Emily LakdawallaApr 09, 2007

Dione's south pole

Cassini got a nice "Voyager-class" view of Saturn's moon Dione yesterday, passing about 250,000 kilometers from the moon's south pole. As is typical for these flybys, the images include a nice set through many filters, which the imaging team can use to study the colors of Dione's surface and how they appear to change with phase angle (illumination angle) and point of view. Mixed in with the color-filter views were five clear-filter images that were taken at very even intervals of about 3,700 kilometers apart; I assembled these five into an animation, and aligned them at Dione's south pole. I don't know if there's much (if anything) to learn from this animation but it's an unusual point of view on this moon so I thought it was fun.

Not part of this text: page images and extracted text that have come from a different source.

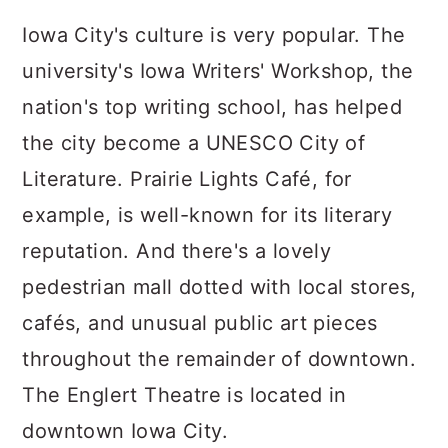
Iowa City's culture is very popular. The
university's Iowa Writers' Workshop, the
nation's top writing school, has helped
the city become a UNESCO City of
Literature. Prairie Lights Café, for
example, is well-known for its literary
reputation. And there's a lovely
pedestrian mall dotted with local stores,
cafés, and unusual public art pieces
throughout the remainder of downtown.
The Englert Theatre is located in
downtown Iowa City.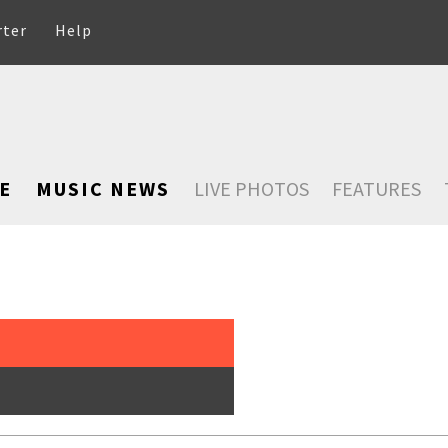
rter
Help
E
MUSIC NEWS
LIVE PHOTOS
FEATURES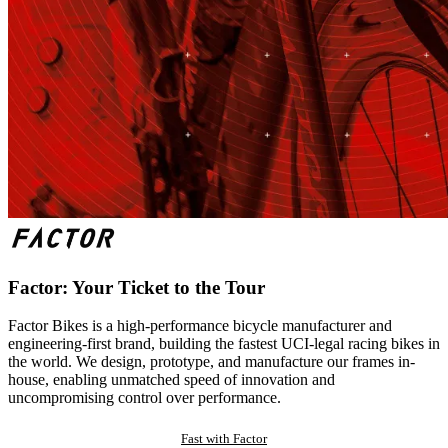
Factor: Your Ticket to the Tour
Factor Bikes is a high-performance bicycle manufacturer and
engineering-first brand, building the fastest UCI-legal racing bikes in
the world. We design, prototype, and manufacture our frames in-
house, enabling unmatched speed of innovation and
uncompromising control over performance.
Fast with Factor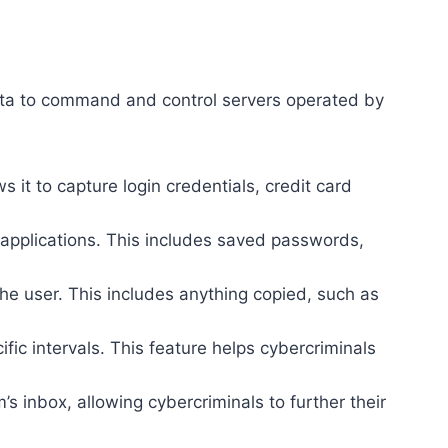
s data to command and control servers operated by
s it to capture login credentials, credit card
applications. This includes saved passwords,
he user. This includes anything copied, such as
ic intervals. This feature helps cybercriminals
m’s inbox, allowing cybercriminals to further their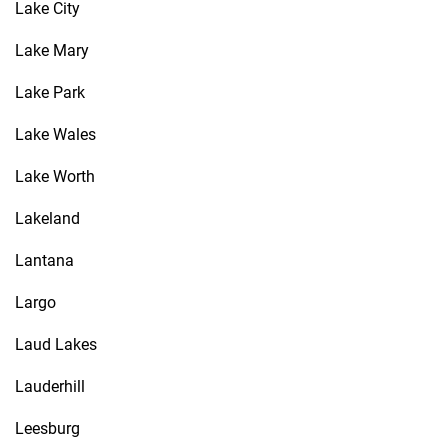
Lake City
Lake Mary
Lake Park
Lake Wales
Lake Worth
Lakeland
Lantana
Largo
Laud Lakes
Lauderhill
Leesburg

Cassini views Dione's south pole
Cassini views Dione's south pole Cassini passed under Dione's south pole to capture the five views in this animation on 8 April 2007. The five images were taken over 40 minutes, about 10 minutes apart, from distances of approximately 260,000 kilometers away, at intervals of approximately 3,700 kilometers. During that time, Dione rotated about 3.6 degrees.Image: NASA / JPL-Caltech / SSI / animation by Emily Lakdawalla

In addition to the standard color- and clear-filter views there are also some very long-exposure images (like this one); the very long exposures washed out most of the daylit side of the moon. What's the point of these pictures? Sometimes they take such long-exposure views in order to see details on the Saturnlit side of the moon, and indeed, in the longest-exposure view you can actually see quite a bit of detail on the night side of Dione. Another reason to take long-exposure views is if you're looking for something really faint, like a faint ring or a plume. In fact, Anne Verbiscer reported from LPSC that Dione is an important contributor to material in the E ring. Most E ring material comes from Enceladus, which appears to spew 2 kilograms per second, but Dione contributes about 6 grams per second (or 0.3% of Enceladus' contribution). Were those pictures to look for plumes from Dione? My guess would be no, because the viewing geometry isn't very good; if you want to look for faint, fine material, the best way to do it is with the Sun nearly behind the fine stuff so that it "forward scatters" light to the camera, like dust in a sunbeam. These views are lit from the side, which is not nearly as helpful. But I'd be very happy to be wrong...and I'd be even happier if, somewhere in the faint details in some Dione images, there was a sign of geologic activity on yet another moon of Saturn!